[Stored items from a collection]
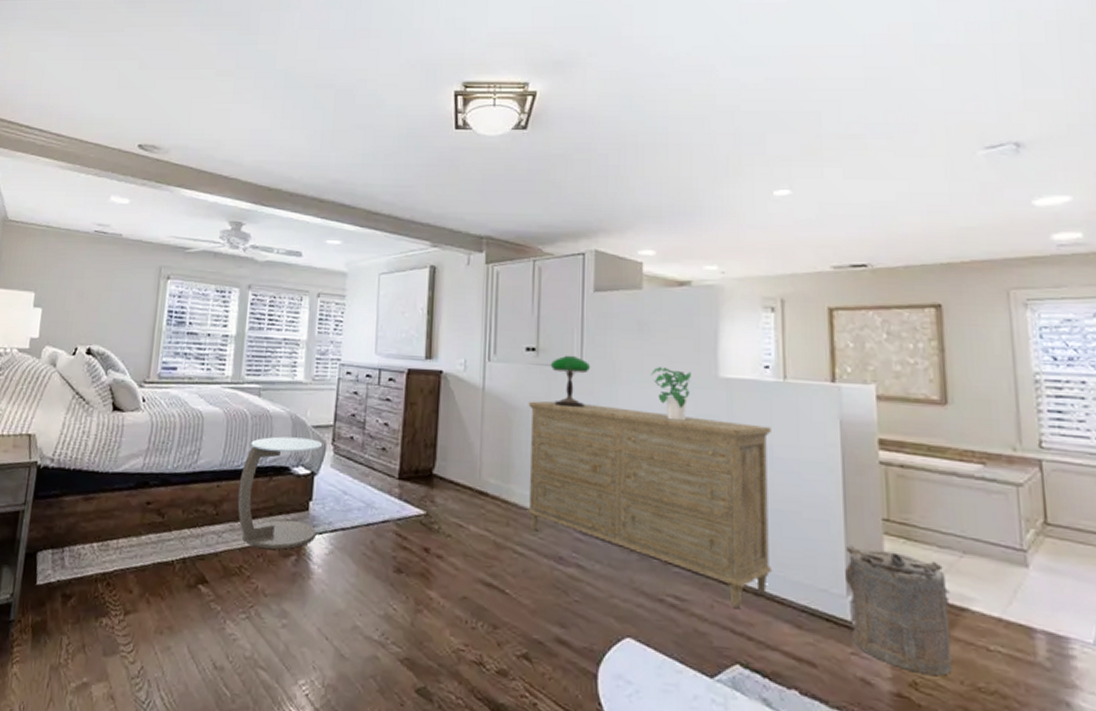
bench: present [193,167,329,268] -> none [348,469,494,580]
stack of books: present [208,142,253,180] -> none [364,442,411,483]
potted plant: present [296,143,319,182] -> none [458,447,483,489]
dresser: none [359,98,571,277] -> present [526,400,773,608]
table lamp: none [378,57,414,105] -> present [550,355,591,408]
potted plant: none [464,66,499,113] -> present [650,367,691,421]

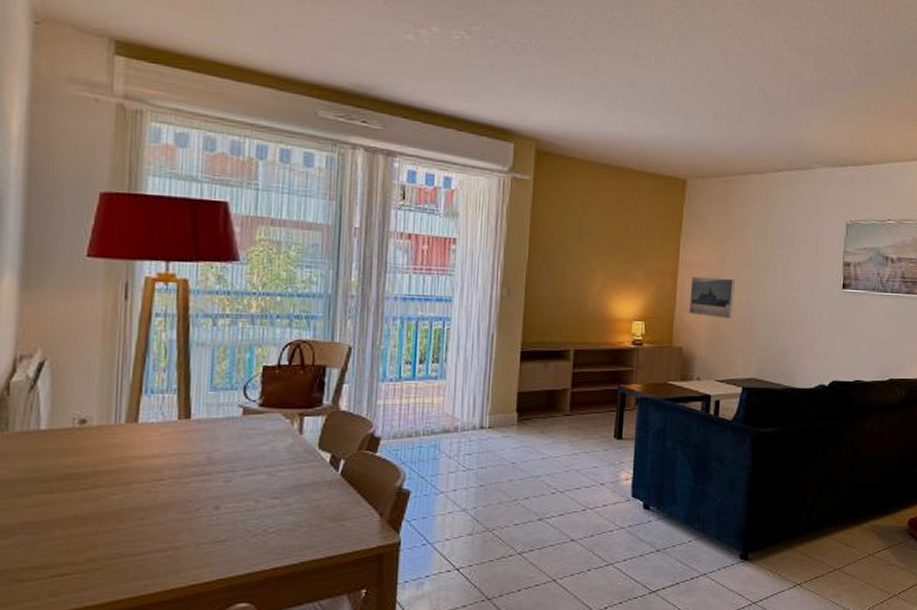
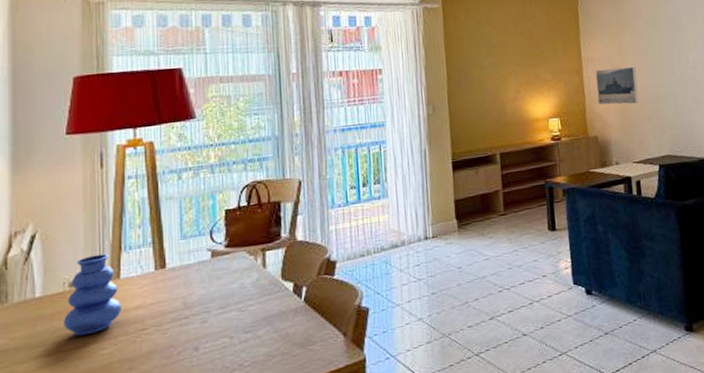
vase: none [71,393,138,478] -> present [64,253,122,336]

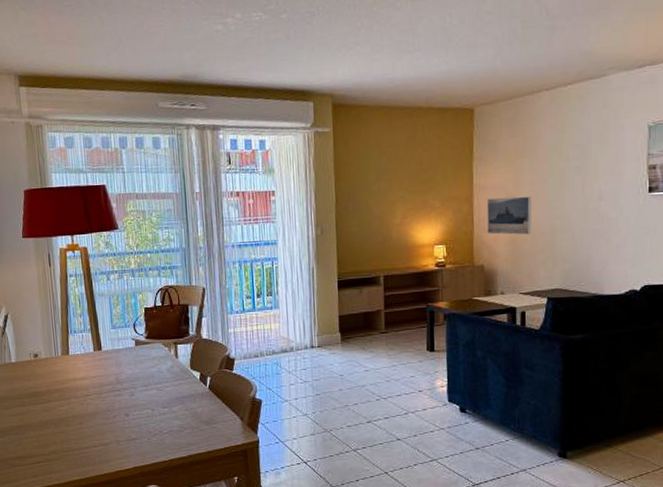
vase: present [64,253,122,336] -> none [32,334,72,395]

Task to carry out
Repeat all of the data above word for word, minus the pictures.

Answer to this task
bench: present [193,167,329,268] -> none [348,469,494,580]
stack of books: present [208,142,253,180] -> none [364,442,411,483]
potted plant: present [296,143,319,182] -> none [458,447,483,489]
dresser: none [359,98,571,277] -> present [526,400,773,608]
table lamp: none [378,57,414,105] -> present [550,355,591,408]
potted plant: none [464,66,499,113] -> present [650,367,691,421]

vase: none [71,393,138,478] -> present [64,253,122,336]

vase: present [64,253,122,336] -> none [32,334,72,395]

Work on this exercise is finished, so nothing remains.